• INSTRUCTION:
Reproduce the listing below with every occurrence of "Videos" renamed to "Clips", keeping all other text unchanged. Omit the pictures from the output.
== Segment start ==
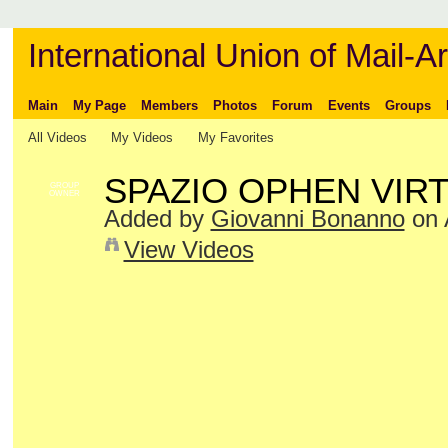
International Union of Mail-Ar
Main
My Page
Members
Photos
Forum
Events
Groups
All Videos
My Videos
My Favorites
SPAZIO OPHEN VIR
GROUP
OWNER
Added by
Giovanni Bonanno
on 
View Videos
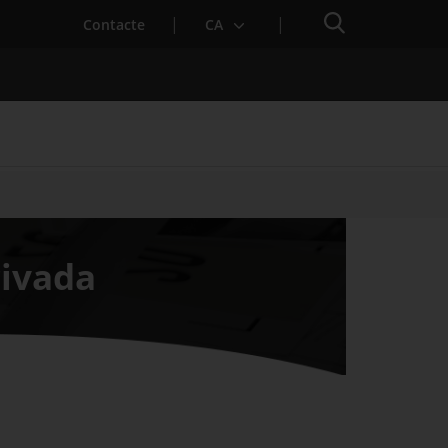
Cercador
. Obre en una nova finestra.
Contacte
CA
es notícies
Properes activitats
rivada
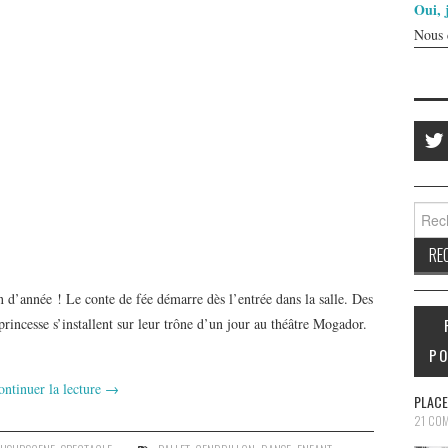
Oui, 
Nous 
Reche
in d’année ! Le conte de fée démarre dès l’entrée dans la salle. Des
 princesse s’installent sur leur trône d’un jour au théâtre Mogador.
PO
ontinuer la lecture
→
PLACE
21 CO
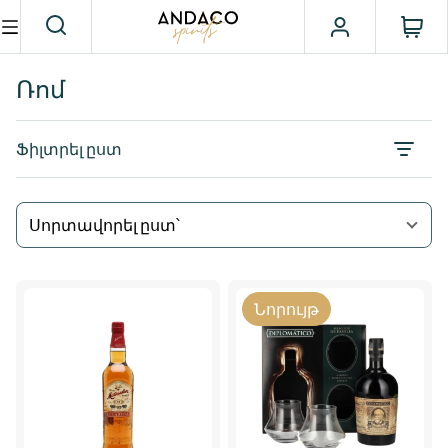
Ռոմ
Ֆիլտրել ըստ
Սորտավորել ըստ՝
Նորույթ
== Segment end ==
• TASK OUTPUT:
International Union of Mail-Ar
Main
My Page
Members
Photos
Forum
Events
Groups
All Clips
My Clips
My Favorites
SPAZIO OPHEN VIR
GROUP
OWNER
Added by
Giovanni Bonanno
on 
View Clips
Cercador
. Obre en una nova finestra.
Contacte
CA
es notícies
Properes activitats
rivada
Oui, 
Nous 
Reche
in d’année ! Le conte de fée démarre dès l’entrée dans la salle. Des
 princesse s’installent sur leur trône d’un jour au théâtre Mogador.
PO
ontinuer la lecture
→
PLACE
21 CO
Ռոմ
Ֆիլտրել ըստ
Սորտավորել ըստ՝
Նորույթ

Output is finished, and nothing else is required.